Lê Cung Hoàng ceded the throne to Mạc Đăng Dung, ending the Lê dynasty and starting the Mạc dynasty.
Lê Cung Hoàng
Lê Cung Hoàng, born Lê Xuân, was the last emperor of the Later Lê dynasty of Vietnam and reigned from 1522 to 1527.
Mạc Đăng Dung
Mạc Đăng Dung, also known by his temple name Mạc Thái Tổ, was an emperor of Vietnam and the founder of the Mạc dynasty. Previously a captain of the imperial guard of one of the Lê dynasty emperors, he gradually rose to a position of great power. Mạc eventually deposed the last Lê monarch, executed Lê Chiêu Tông and Lê Cung Hoàng, and became a monarch himself.
Lê dynasty
The Lê dynasty, also known in historiography as the Later Lê dynasty, officially Đại Việt, was the longest-ruling Vietnamese dynasty, having ruled from 1428 to 1789, with an interregnum between 1527 and 1533. The Lê dynasty is divided into two historical periods: the Initial Lê dynasty before the usurpation by the Mạc dynasty, in which emperors ruled in their own right, and the Revival Lê dynasty, in which the emperors were figures who reigned under the auspices of the powerful Trịnh family.
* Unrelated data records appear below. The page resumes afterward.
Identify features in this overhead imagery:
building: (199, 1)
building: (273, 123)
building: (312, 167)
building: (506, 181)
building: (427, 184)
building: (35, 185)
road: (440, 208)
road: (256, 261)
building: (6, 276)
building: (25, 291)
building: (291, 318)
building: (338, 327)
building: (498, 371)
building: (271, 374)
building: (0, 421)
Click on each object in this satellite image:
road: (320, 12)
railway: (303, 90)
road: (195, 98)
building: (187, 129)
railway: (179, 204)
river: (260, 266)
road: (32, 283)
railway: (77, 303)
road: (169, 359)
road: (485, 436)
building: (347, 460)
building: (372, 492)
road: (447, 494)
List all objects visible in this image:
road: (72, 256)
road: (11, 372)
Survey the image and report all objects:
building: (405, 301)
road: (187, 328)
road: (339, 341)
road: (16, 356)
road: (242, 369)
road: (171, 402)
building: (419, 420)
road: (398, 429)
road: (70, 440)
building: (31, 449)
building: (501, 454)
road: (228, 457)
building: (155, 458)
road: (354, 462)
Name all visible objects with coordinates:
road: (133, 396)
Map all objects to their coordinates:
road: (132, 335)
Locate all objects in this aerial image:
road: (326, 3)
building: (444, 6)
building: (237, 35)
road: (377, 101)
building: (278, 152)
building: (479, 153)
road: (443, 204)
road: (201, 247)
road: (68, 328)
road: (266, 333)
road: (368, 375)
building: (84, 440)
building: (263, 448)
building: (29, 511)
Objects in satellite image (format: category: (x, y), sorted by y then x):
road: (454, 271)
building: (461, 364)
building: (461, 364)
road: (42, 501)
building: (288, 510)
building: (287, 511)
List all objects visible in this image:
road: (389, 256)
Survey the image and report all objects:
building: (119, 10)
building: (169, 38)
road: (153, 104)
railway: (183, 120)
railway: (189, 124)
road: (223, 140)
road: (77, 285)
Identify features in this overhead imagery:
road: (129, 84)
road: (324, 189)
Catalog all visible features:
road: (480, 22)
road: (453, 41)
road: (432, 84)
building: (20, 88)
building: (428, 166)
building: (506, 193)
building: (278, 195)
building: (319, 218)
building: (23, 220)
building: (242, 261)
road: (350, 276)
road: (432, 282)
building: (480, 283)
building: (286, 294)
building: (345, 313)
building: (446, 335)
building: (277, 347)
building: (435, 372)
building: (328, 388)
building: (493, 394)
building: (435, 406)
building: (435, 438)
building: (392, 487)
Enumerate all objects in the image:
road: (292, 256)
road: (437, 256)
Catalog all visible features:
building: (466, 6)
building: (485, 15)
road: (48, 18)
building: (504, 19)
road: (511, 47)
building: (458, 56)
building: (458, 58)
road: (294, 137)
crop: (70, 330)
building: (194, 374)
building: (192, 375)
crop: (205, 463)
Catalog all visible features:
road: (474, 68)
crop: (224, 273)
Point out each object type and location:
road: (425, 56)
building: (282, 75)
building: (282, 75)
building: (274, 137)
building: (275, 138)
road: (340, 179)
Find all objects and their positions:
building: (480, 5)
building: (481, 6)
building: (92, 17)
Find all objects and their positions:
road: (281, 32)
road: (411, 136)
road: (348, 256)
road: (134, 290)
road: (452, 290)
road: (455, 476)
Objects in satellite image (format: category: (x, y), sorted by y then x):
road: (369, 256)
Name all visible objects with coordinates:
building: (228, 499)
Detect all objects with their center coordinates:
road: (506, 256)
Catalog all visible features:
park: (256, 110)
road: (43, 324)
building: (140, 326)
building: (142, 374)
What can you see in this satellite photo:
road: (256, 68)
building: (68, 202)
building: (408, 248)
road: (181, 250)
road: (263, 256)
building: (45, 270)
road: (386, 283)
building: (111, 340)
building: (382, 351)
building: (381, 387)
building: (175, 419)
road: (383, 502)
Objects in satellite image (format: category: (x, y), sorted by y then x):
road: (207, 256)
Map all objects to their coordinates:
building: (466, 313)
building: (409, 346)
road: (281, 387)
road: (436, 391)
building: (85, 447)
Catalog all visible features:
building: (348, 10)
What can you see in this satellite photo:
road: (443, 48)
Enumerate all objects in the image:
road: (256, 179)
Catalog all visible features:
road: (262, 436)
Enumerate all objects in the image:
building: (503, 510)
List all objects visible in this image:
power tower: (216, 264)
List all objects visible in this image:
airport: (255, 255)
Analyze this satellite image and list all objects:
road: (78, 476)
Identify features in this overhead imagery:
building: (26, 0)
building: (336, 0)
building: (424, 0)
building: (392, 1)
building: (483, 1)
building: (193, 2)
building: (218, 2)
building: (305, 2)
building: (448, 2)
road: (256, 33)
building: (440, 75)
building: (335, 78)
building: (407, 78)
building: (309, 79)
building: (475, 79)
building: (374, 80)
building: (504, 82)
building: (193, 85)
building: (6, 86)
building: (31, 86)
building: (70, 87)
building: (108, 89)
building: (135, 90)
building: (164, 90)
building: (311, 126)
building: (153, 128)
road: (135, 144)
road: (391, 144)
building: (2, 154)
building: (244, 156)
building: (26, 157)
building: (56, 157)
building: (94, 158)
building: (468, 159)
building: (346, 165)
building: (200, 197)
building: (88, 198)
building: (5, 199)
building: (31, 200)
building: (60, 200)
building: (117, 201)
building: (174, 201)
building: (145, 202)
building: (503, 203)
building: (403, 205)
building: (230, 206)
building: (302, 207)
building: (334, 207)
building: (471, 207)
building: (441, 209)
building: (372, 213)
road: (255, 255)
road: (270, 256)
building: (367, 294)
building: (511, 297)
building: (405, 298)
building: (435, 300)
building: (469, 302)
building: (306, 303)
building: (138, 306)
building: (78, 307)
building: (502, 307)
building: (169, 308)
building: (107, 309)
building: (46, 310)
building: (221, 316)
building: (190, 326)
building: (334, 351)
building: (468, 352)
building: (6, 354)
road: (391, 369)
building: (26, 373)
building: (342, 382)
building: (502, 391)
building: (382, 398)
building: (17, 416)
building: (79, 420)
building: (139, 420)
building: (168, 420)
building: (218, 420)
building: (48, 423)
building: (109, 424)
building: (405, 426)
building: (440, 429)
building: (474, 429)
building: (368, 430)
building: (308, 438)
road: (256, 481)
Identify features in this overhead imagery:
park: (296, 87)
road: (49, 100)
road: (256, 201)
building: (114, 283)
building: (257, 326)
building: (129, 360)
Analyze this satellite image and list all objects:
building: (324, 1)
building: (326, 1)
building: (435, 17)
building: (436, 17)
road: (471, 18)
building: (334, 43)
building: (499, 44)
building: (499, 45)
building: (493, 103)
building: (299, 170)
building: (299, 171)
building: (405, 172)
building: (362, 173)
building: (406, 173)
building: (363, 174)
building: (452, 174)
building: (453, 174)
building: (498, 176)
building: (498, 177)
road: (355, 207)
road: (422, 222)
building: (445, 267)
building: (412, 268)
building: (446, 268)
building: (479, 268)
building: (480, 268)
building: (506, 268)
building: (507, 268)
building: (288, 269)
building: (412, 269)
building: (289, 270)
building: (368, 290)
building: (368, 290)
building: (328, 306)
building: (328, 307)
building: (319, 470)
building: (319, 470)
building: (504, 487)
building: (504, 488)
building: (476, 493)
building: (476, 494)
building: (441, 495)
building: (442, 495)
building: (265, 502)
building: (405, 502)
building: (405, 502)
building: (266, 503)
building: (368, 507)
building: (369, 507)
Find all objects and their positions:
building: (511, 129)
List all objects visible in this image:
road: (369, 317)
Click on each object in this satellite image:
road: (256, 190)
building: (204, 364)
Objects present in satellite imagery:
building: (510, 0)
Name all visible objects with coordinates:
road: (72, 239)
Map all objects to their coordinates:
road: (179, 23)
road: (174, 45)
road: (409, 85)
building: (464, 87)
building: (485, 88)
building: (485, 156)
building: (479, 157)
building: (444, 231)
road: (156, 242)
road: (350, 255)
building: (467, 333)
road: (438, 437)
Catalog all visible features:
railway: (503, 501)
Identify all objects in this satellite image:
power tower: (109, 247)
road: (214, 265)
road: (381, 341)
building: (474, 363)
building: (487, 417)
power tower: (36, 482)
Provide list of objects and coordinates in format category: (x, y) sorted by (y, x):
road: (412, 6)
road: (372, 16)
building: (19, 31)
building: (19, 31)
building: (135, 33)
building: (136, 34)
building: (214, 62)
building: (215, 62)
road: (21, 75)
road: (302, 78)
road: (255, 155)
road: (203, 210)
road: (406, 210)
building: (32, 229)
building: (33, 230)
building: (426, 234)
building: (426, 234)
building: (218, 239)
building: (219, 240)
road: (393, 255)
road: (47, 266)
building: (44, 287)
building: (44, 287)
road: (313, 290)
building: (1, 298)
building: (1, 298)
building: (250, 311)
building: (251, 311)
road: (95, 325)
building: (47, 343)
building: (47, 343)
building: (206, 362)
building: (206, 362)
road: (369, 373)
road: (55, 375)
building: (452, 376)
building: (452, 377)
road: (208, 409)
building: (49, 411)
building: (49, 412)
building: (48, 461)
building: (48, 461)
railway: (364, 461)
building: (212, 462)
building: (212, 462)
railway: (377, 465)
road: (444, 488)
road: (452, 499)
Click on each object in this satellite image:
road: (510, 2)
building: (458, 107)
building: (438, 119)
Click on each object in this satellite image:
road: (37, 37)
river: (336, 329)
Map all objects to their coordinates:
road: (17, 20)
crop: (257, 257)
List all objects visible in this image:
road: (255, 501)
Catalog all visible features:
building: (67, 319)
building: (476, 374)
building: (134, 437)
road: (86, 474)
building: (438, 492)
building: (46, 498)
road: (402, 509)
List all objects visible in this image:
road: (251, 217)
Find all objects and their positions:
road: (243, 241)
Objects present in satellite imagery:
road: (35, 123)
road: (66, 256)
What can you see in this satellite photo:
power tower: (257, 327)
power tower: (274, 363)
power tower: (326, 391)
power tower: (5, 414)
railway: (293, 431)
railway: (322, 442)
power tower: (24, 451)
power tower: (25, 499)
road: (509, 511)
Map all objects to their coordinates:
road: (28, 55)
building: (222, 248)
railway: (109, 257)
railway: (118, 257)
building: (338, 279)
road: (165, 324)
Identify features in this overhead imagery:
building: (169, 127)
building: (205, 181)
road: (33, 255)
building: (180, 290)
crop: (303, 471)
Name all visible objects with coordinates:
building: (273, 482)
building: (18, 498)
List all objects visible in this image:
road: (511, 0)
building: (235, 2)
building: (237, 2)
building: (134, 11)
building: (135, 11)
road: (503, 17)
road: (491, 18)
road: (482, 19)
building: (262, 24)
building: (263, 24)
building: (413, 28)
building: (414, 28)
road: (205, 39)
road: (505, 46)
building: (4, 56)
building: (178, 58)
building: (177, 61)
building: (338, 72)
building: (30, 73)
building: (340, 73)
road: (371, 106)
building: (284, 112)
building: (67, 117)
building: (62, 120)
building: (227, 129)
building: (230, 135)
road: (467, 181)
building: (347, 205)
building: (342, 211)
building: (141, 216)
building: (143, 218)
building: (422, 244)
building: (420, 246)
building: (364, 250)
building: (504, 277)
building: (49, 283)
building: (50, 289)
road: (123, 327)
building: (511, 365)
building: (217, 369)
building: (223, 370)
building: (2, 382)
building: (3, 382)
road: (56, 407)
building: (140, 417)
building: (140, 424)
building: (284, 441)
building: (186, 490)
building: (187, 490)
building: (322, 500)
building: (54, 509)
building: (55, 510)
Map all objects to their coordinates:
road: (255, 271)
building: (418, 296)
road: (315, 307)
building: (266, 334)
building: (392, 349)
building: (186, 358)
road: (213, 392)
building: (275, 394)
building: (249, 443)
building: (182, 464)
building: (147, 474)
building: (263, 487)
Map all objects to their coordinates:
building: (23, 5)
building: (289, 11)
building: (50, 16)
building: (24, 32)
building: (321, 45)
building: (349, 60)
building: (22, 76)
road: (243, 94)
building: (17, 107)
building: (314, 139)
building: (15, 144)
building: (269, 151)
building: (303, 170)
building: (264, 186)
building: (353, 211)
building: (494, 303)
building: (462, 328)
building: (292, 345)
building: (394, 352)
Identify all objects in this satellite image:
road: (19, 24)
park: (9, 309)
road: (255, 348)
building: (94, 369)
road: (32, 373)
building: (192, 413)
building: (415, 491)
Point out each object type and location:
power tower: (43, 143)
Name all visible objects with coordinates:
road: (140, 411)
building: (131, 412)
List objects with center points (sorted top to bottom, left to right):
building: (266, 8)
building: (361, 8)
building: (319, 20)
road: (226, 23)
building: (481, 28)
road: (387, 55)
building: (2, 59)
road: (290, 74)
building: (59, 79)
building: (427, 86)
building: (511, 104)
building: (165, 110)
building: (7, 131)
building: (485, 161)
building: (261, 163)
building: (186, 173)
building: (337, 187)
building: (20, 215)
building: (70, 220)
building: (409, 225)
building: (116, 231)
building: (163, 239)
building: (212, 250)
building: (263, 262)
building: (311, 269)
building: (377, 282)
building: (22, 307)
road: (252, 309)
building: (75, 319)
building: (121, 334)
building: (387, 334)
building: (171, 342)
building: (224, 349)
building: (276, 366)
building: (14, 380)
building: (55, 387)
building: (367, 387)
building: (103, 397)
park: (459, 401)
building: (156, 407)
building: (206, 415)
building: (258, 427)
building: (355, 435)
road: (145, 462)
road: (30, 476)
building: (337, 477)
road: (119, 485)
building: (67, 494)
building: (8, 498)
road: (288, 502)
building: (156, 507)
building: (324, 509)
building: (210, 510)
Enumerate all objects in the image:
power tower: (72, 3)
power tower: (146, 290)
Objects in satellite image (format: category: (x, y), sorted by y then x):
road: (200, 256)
The Revival Lê dynasty was marked by two lengthy civil wars: the Lê–Mạc War (1533–1592) in which two dynasties battled for legitimacy in northern Vietnam and the Trịnh–Nguyễn Wars between the Trịnh lords in North and the Nguyễn lords of the South.
Mạc dynasty
The Mạc dynasty (1527–1677), officially Đại Việt, was a Vietnamese dynasty which ruled over a unified Vietnam between 1527 and 1540, and northern Vietnam from 1540 until 1593. The Mạc dynasty lost control over the capital Đông Kinh for the last time in its wars against the Later Lê dynasty and the Trịnh Lords in 1592. Subsequent members of the Mạc dynasty ruled over the province of Cao Bằng with the direct support of the Chinese Ming and Qing dynasties until 1677.